That Time Debbie Harry Almost Recorded a Disco Remix of the National Anthem
That Time When is Interview’s weekly trip through the pop cultural space-time continuum, where we return to some of the most overlooked moments from issues past. In this edition, we revisit our 1979 cover story with Debbie Harry, lead singer of Blondie and Interview‘s favorite bad bitch.
The American National Anthem is not, by any means, what anyone would consider a banger. (And no, we don’t mean Lana Del Rey‘s “National Anthem.”) It’s never going to be on Billboard’s Hot 100 Chart, or win the Grammy Lifetime Achievement Award, but it once had the potential to. There is an alternative reality where a disco version of “The Star-Spangled Banner” exists, sung by the one and only Debbie Harry of Blondie. The idea of our nation’s anthem refracted through a disco ball may seem a bit disjointed, yet imagine the possibilities. There’s a lot of untapped potential for a song over 100 years old with many, many covers, but few remixes.
It may sound like an impossible feat to get people bumping to a tune that some of our greatest performers cannot master. But Harry is no stranger to maneuvering boundaries (or dancing the night away at Studio 54), whether it’s by creating genre crossovers like “Call Me” or swerving from folk-rock to punk to New Wave and beyond. By 1979, Blondie dominated the charts as Harry cornered the box office, thus landing her on the cover of Interview’s June issue to promote her new movie Union City. During her interview with Glenn O’Brien in the Blondie recording studio, Harry’s daring musical vision for our nation revealed itself:
GLENN O’BRIEN: Do you think there’s a mystical element in rock and roll?
DEBBIE HARRY: There is. It has to exist. It must be there.
O’BRIEN: Have you seen it lately?
HARRY: I don’t know. Have you?
O’BRIEN: I don’t know. Maybe Chris [Stein] has.
HARRY: I think, actually, that rock and roll is a misconception. It should no longer be a term for music.

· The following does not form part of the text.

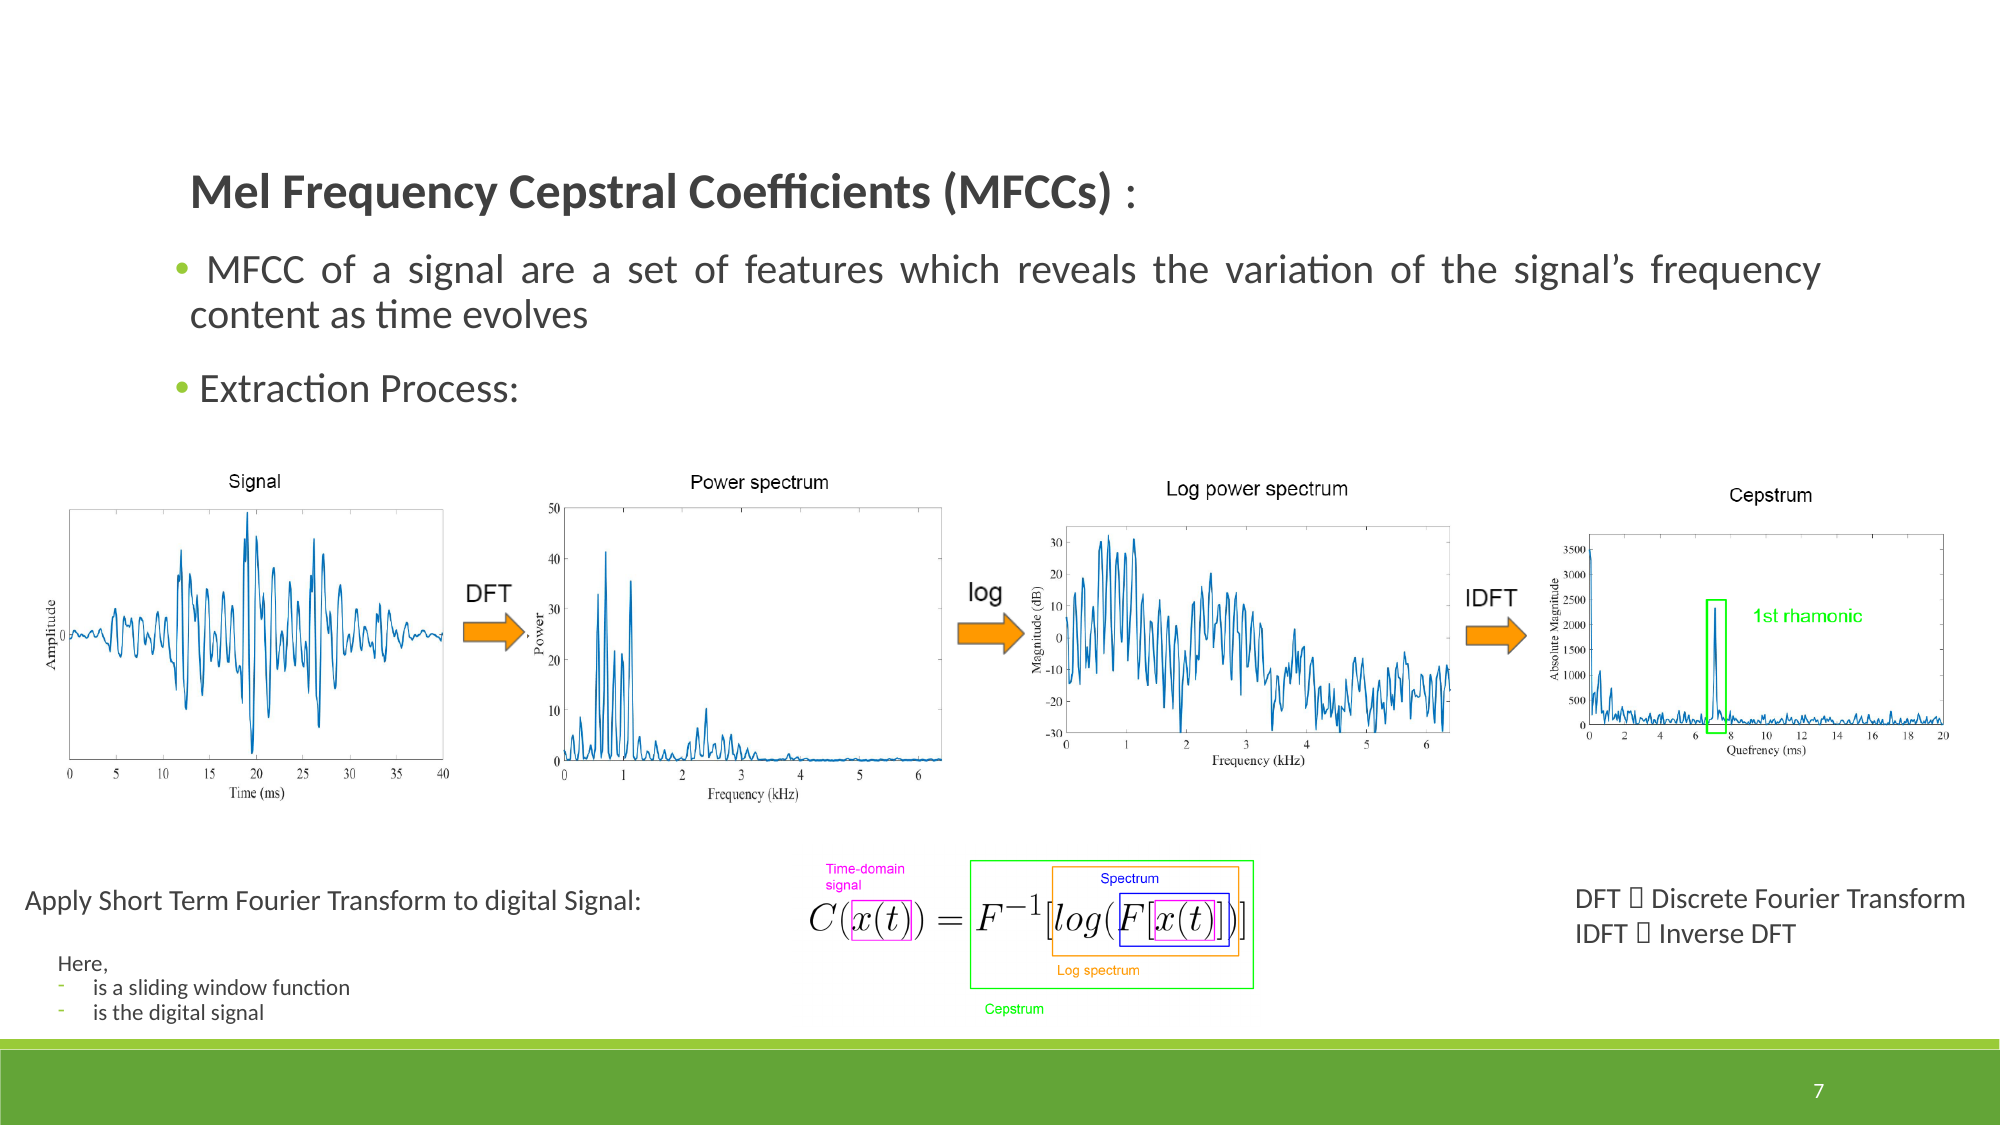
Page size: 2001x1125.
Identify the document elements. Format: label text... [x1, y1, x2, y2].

O’BRIEN: I should have said music.
HARRY: In music the mystical element is definitely there all the time, and one can see it. When it comes to rock and roll, when it comes to any kind of industry, it’s not there. It’s not there. So it’s a battle between the two. Music. Industry. But yet one exists off the other. It’s really weird. Really weird. It’s much the same process as what’s happening now all over the world, this … devolution, I guess. I don’t want Devo to think I’m ripping them off but …

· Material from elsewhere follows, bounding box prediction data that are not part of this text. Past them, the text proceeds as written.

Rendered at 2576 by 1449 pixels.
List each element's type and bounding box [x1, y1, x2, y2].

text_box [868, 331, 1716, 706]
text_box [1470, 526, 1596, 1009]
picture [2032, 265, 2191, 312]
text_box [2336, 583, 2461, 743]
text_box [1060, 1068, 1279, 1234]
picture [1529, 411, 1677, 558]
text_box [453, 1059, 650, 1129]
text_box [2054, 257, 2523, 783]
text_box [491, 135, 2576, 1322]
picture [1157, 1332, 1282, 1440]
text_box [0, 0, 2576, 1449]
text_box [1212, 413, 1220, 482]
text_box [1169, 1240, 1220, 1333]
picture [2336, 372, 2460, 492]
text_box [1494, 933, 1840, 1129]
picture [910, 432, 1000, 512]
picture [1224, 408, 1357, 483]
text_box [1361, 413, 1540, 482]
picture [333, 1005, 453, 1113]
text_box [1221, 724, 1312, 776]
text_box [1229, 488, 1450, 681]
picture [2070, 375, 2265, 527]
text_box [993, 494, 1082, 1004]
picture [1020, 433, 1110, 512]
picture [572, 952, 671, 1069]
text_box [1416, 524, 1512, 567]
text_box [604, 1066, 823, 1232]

O’BRIEN: Actually devolution is one of the big words in The New York Times’s political pages …
HARRY: The planet is eating itself; everyone’s eating themselves out. It’s like burnout time.

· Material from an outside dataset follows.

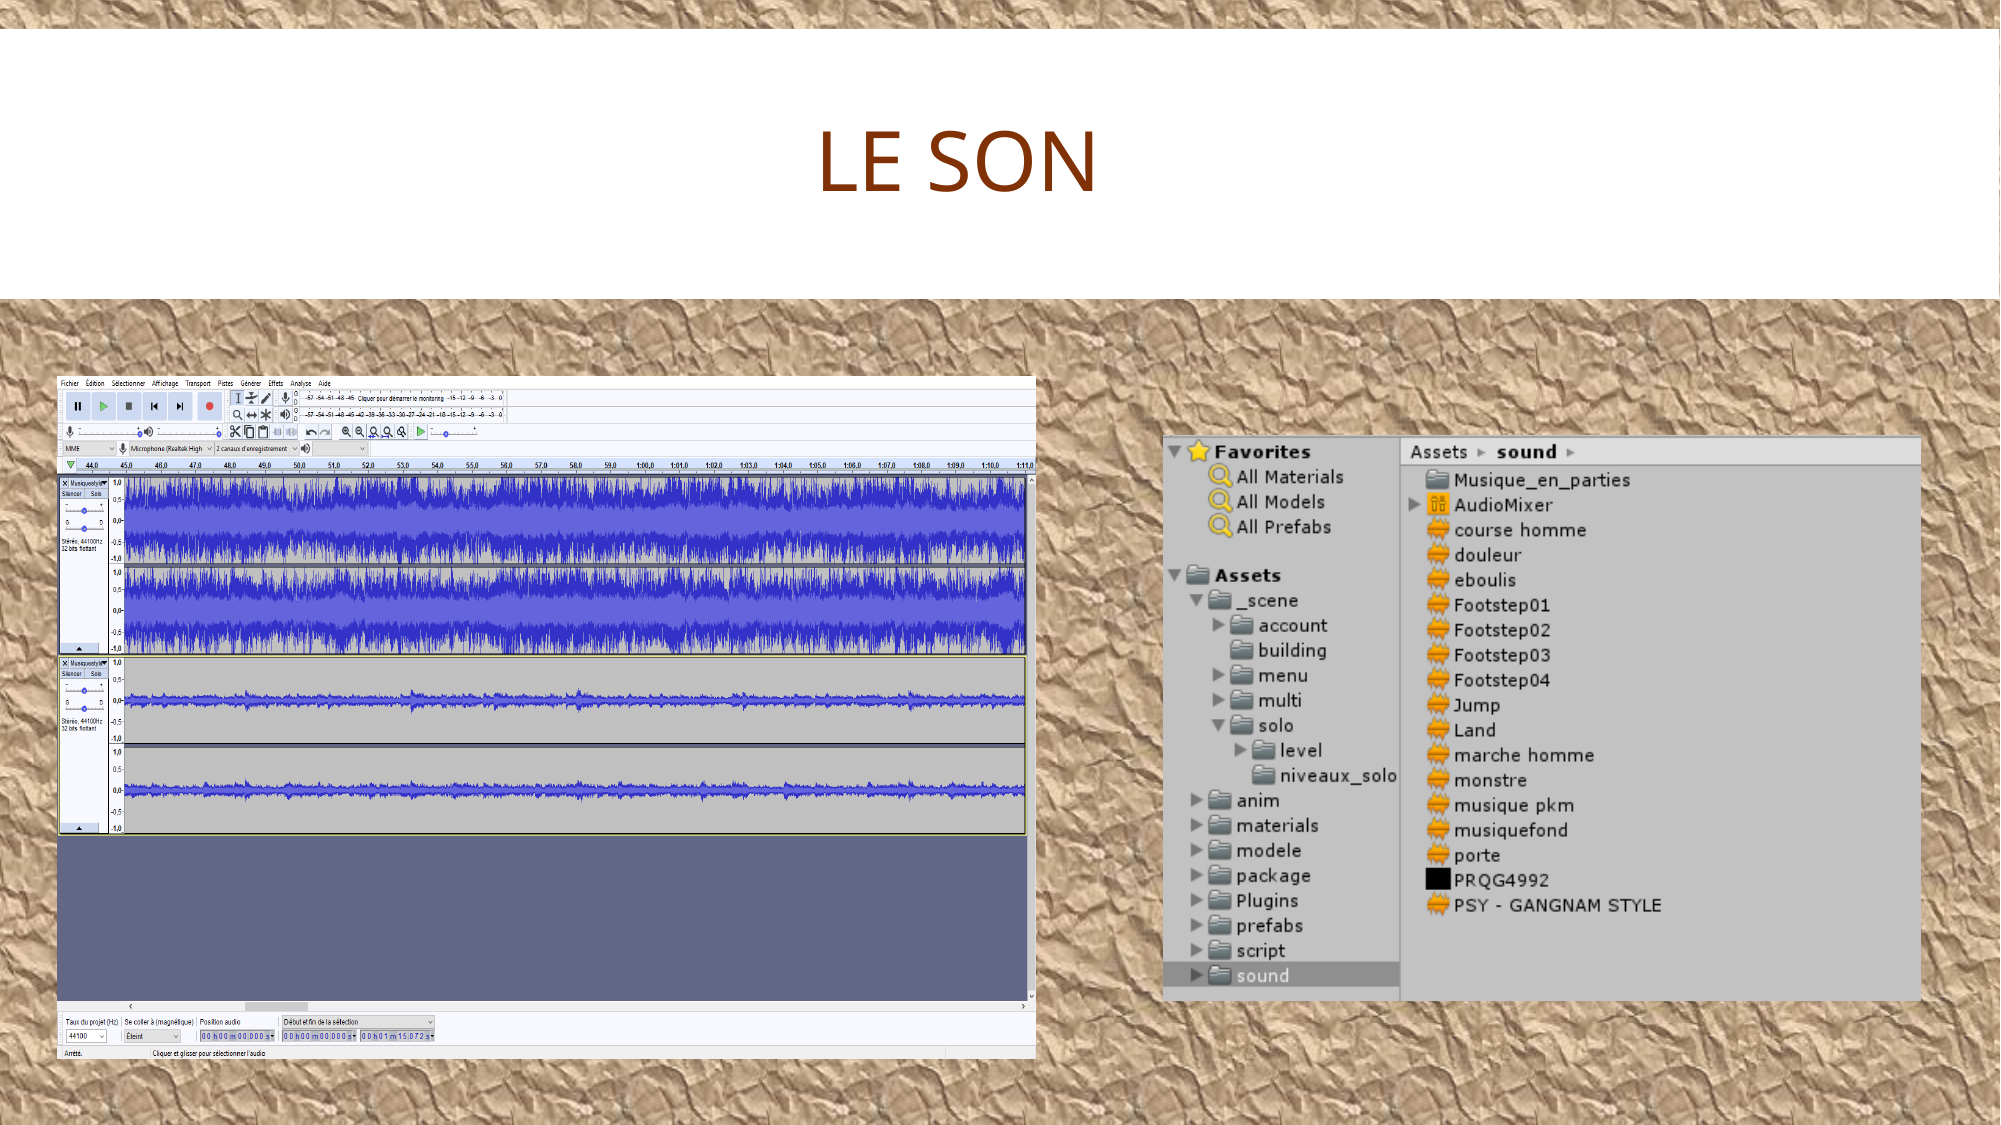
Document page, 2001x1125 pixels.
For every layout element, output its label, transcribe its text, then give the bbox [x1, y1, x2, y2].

title LE son [251, 60, 1664, 273]
picture [56, 376, 1036, 1060]
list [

[A loud, distorted electrical guitar. “America the Beautiful” comes from the studio.]
O’BRIEN: It said in People that you were thinking of doing a disco version of “The Star-Spangled Banner.”
HARRY: It could be a huge hit.
O’BRIEN: Bigger than “Join the Navy?” Didn’t Jimi Hendrix record “The Star-Spangled Banner?”
HARRY: Yeah, it was on the Woodstock album.
O’BRIEN: Did they ask you to play at the new Woodstock?
HARRY: Of course not.
O’BRIEN: I was thinking that this should be the Summer of Lust.
HARRY: Yeah, let’s have a lust-in.
Unfortunately for the masses, Harry never actually recorded her version of the song. Perhaps she had meant the whole thing as a joke to prank the ‘79 readers of People. That following October, Blondie released their fourth studio album Eat to the Beat, going platinum in the US and UK. For the next three years, the band would release hit after hit, reaching the top of the charts, before their 25-year hiatus. Luckily, we get to still enjoy Blondie today with the band currently touring and Harry’s new memoir. It’s never too late.